According to the excerpt on the ordinary course of business exception, which two laws leave the phrase "ordinary course of business" undefined?

Text excerpt ▸

= = = = =

The phrase “ordinary course of business” (“OCOB”) is not defined under the Code or the Companies Act, 2013. Its interpretation has evolved through various judicial pronouncements from the pre-Code era, which has also guided the Indian insolvency courts in determining if a transaction (alleged to be a preferential transaction under Section 43 of the Code) falls under the OCOB Exception. However, the authors believe that the interpretation of the OCOB Exception warrants a more nuanced and cautious approach considering the uniqueness of an insolvency situation when decisions taken by corporates may fall on a blurred line between violating the collective scheme tenet and achieving a genuine commercial end to maintain the going concern status of the CD. To decode the most appropriate manner of interpretation of the OCOB Exception, the authors first trace the legislative intent of Section 43 and then examine some judgments passed by the Indian courts/tribunals interpreting the OCOB Exception.

= = = = =

Information ▸
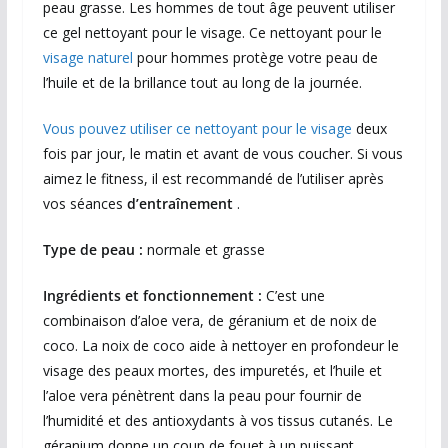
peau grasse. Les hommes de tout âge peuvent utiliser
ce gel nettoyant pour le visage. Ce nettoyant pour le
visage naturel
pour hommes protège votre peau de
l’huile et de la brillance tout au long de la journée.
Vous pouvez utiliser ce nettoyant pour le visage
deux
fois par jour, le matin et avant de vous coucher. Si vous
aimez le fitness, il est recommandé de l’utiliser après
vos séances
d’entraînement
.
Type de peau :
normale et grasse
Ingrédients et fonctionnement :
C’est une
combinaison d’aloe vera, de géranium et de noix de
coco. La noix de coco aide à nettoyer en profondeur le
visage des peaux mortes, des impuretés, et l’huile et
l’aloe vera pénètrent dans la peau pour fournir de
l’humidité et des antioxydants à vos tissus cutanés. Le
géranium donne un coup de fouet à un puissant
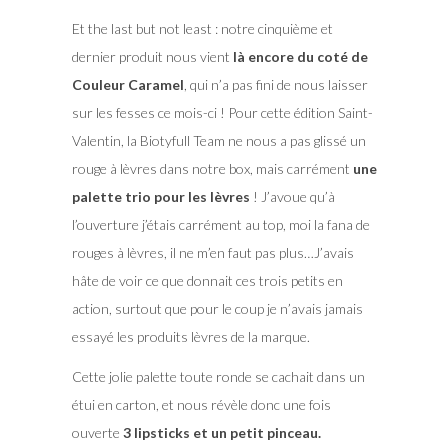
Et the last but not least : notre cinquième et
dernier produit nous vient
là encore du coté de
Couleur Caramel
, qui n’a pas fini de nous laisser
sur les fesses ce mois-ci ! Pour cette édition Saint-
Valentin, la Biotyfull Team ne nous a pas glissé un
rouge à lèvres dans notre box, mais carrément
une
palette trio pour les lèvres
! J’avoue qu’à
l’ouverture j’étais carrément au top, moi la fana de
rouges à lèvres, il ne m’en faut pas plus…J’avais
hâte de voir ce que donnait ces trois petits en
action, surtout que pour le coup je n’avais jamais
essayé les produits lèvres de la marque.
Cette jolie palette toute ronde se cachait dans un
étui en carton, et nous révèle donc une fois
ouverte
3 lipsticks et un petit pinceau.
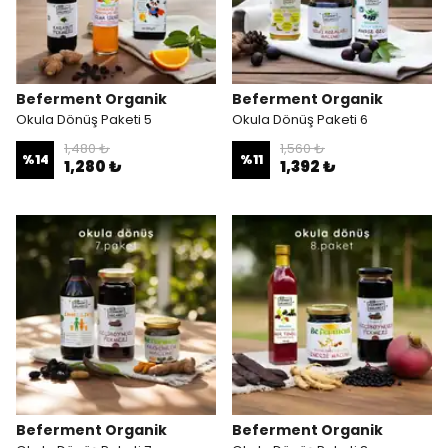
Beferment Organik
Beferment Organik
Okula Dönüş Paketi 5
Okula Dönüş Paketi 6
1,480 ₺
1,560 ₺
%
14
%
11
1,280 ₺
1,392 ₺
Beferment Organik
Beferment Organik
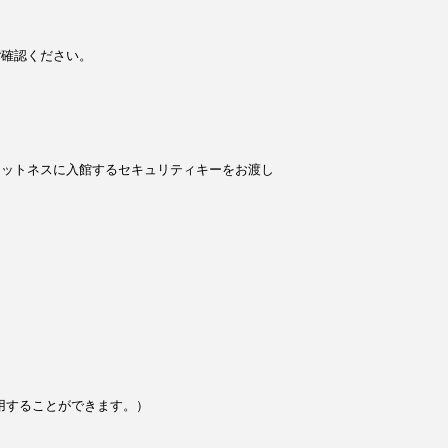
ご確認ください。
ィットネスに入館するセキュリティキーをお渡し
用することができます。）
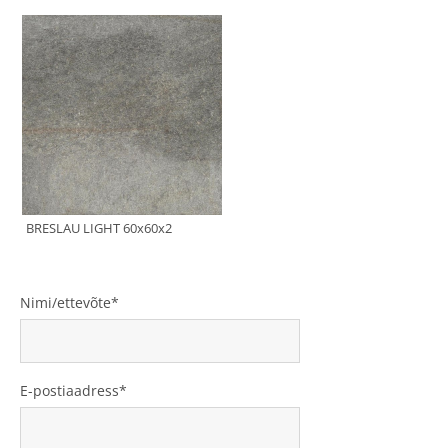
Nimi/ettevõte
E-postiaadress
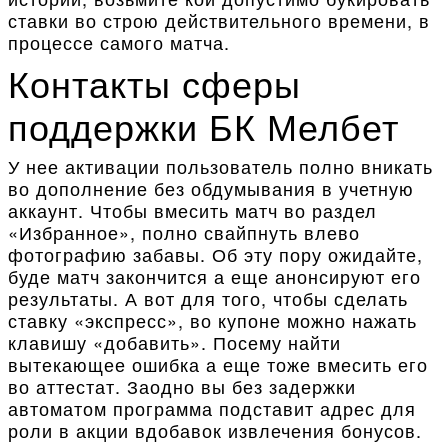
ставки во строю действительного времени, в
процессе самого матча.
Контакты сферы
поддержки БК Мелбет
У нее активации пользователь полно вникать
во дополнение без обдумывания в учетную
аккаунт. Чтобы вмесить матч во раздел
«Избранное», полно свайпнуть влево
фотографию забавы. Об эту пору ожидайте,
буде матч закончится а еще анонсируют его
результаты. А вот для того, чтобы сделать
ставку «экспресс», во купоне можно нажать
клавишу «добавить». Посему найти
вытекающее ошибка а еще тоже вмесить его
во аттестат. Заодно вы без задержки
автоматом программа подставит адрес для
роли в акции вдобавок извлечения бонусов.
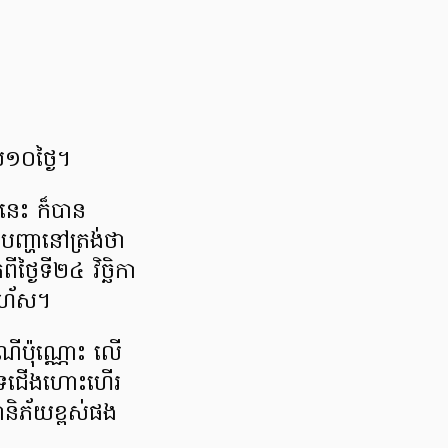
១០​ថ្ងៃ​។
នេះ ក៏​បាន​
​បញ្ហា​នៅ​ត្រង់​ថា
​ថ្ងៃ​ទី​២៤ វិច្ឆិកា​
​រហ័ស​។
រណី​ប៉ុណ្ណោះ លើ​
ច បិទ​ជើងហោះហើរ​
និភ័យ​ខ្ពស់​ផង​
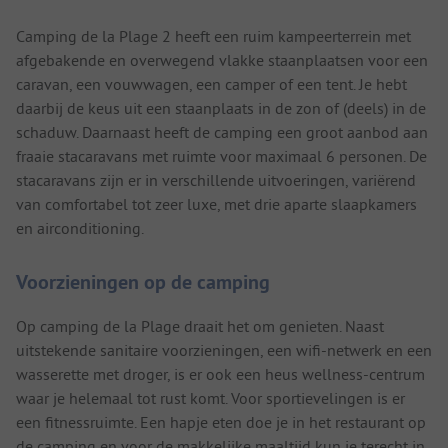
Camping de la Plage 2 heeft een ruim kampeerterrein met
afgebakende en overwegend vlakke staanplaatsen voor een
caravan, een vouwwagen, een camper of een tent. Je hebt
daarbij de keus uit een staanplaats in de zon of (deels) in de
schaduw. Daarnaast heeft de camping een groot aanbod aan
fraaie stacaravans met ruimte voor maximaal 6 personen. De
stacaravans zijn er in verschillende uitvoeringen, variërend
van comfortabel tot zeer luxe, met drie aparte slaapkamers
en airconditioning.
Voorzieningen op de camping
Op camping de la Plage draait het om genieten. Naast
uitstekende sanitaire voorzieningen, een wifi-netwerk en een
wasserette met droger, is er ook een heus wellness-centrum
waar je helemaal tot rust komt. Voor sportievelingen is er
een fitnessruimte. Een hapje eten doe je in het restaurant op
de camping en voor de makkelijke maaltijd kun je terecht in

= = = = =

Answer below ▸
The Code and the Companies Act, 2013.